Думаю, здесь уместно будет поместить более подробные сведения о Бернаре и Мари Клермон, и рассказать одну удивительную историю, которую я узнал от них несколько позже.
Итак, супругов Клермон можно было бы назвать профессиональными биографами люденов. После «Пяти биографий века», они выпустили еще несколько книг, посвященных жизнеописанию метагомов, известных с конца прошлого столетия. Среди них Альберт Тууль, Сиприан Окигбо, Мартин Чжан, Эмиль Фар-Але, Маврикий Багратиони, Иван Кривоклыков. Все эти имена встречаются в моем первом мемуаре.
Особый интерес для супругов Клермон состоял в попытке выяснить, чем же отличались эти люди до своего превращения в люденов от других людей. Ясно, что все они имели «третью импульсную», но Мари и Бернар задались целью выяснить, обладали ли они какими-либо особенными биосоциопсихологическими характеристиками, которые были бы общими для всех них.
Собрав достаточно материала обо всех известных люденах, супруги Клермон подвергли собранную информацию многофакторному анализу, меняя параметры по вполне произвольному алгоритму. К сожалению, им не удалось получить характеристику, которая была бы общей для всех потенциальных метагомов. Люди были совершенно разные, разные психологические типы, разные интересы. Павел Люденов, например, о котором Логовенко упоминал, как о «первом людене, нашем Адаме», был человеком, ведущем вполне асоциальный образ жизни. Кстати, Логовенко почему-то ни словом не упомянул о его супруге, Софии Люденовой, которая была, несомненно, первой «Евой» метагомов. Люденовы вели очень уединенный образ жизни где-то в Гималаях и никто не знал, чем они занимаются.
Конечно же, Бернара и Мари интересовала, прежде всего, эта пара первых люденов. Зайдя в тупик в своих исследованиях, они отправились в Гималаи, в то место, где жили когда-то Павел и София, хотя, конечно, без всякой надежды что-либо там найти. «Просто что-то потянуло нас туда», — говорила потом Мари. Им пришлось довольно долго лететь на глайдере над гималайскими вершинами, пока, они, наконец, не увидели одинокую хижину, ютящуюся на пологом склоне горы. Клермоны посадили глайдер неподалеку от этого скромного жилища, и, утопая по колено в снегу, двинулись к нему. И тут случилось нечто неожиданное. Дверь хижины вдруг распахнулась и им навстречу вышли… Павел и София Люденовы, in corpo[8], так сказать.
Мари и Бернар знали их по фотографиям и от неожиданности пережили сильный шок. Но ничего страшного не произошло. Павел и София смотрели на них и улыбались. Потом Павел произнес: «Вам не нужно было лететь так далеко. То, что вы ищите, это не жизнь и не смерть. Ищите третье состояние». Затем у Клермонов наступило, как бы, «помрачение сознания», как вспоминали они впоследствии. Они очнулись лежа в снегу. Дверь хижины была распахнута настежь и хлопала на ветру. Хотя супруги Клермон точно помнили, что они ее не открывали. Было тихо и пусто вокруг. Лишь сияли на солнце горные вершины, покрытые вечными снегами. В снегу Мари и Бернар пролежали, похоже, недолго. Никаких следов обморожения не наблюдалось. Они поднялись, отряхнули друг друга от снега, и вошли в хижину. В ней царило полное запустение. Аскетическая обстановка: две кровати, несколько стульев и стол. Похоже, здесь давно никого не было. На столе Клермоны увидели лист бумаги. Мари взяла его в руки. На листке было написано: «Вам не нужно было лететь так далеко. То, что вы ищите, это не жизнь и не смерть. Ищите третье состояние».

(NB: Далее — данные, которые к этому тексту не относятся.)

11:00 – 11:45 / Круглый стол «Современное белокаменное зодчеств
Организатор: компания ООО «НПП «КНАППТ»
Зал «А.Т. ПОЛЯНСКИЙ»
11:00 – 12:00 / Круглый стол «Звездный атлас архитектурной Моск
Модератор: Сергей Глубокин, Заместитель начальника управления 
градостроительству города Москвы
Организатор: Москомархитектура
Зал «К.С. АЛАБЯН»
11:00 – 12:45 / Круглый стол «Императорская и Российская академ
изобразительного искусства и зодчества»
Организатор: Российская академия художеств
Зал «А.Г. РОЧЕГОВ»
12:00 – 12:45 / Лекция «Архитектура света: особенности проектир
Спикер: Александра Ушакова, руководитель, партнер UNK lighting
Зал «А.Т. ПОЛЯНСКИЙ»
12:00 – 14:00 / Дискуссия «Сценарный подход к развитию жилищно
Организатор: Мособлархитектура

Да… Такая вот история. Она напомнила мне случай с Сандро Мтбевари. Его попытку встретиться с Эмилем Фар-Але в Розалинде под Биаррицем.
Вернувшись в Харьков, супруги Клермон поведали Ростиславу о случившемся, и вручили ему листок с загадочной надписью.
«Похоже, это ключ к «миру люденов», — сказал Ростислав. — Видимо, их Мир пребывает в состоянии, которое не является с нашей точки зрения ни «жизнью», ни «смертью», это какое-то третье, иное состояние».